Output the whole listing below exactly, omitting the images.

• **Supplied material**:
>>>>

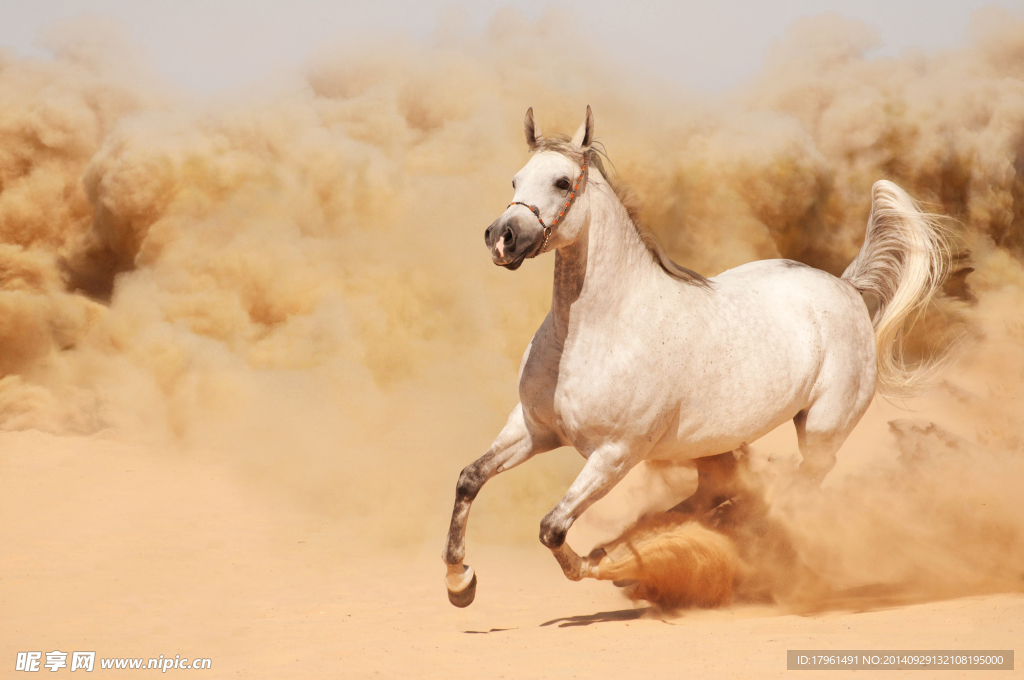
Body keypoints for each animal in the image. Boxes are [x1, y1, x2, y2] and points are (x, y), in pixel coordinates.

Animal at [442, 106, 951, 607]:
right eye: (515, 180)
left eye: (562, 182)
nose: (502, 238)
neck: (596, 333)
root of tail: (845, 288)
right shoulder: (533, 429)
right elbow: (469, 478)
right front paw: (459, 581)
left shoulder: (614, 455)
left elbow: (552, 528)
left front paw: (601, 564)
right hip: (718, 446)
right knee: (719, 495)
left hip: (821, 432)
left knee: (793, 492)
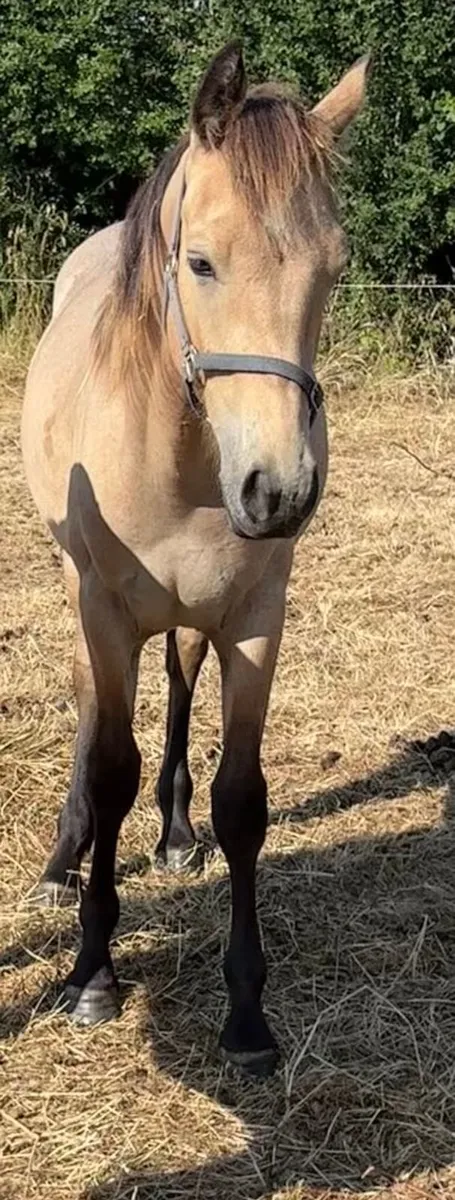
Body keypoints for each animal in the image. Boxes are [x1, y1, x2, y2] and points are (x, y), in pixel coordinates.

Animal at [22, 42, 370, 1076]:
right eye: (201, 261)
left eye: (332, 269)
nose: (278, 491)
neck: (181, 461)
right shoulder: (103, 610)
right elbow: (108, 766)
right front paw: (92, 973)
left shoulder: (254, 618)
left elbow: (242, 800)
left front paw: (246, 1012)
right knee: (92, 715)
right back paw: (61, 862)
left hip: (191, 620)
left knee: (178, 688)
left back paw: (174, 834)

<<<<

• **Completed exercise**:
Body keypoints for each animal in the image. Boxes are [x1, y1, x2, y2] and points are (x, y), in pixel coordinates.

Animal at [442, 106, 951, 607]:
right eye: (515, 180)
left eye: (562, 182)
nose: (502, 238)
neck: (596, 333)
root of tail: (845, 288)
right shoulder: (533, 429)
right elbow: (469, 478)
right front paw: (459, 581)
left shoulder: (614, 455)
left elbow: (552, 528)
left front paw: (601, 564)
right hip: (718, 446)
right knee: (719, 495)
left hip: (821, 432)
left knee: (793, 492)
Body keypoints for each animal in the image. Boxes are [x1, y1, x2, y2] and points are (x, y), in pixel coordinates.

Animal at [22, 42, 370, 1076]:
right eye: (201, 261)
left eye: (332, 269)
nose: (278, 491)
neck: (181, 461)
right shoulder: (103, 610)
right elbow: (108, 766)
right front paw: (92, 973)
left shoulder: (254, 618)
left elbow: (242, 800)
left front paw: (246, 1012)
right knee: (92, 715)
right back paw: (61, 862)
left hip: (191, 620)
left knee: (178, 688)
left back paw: (174, 834)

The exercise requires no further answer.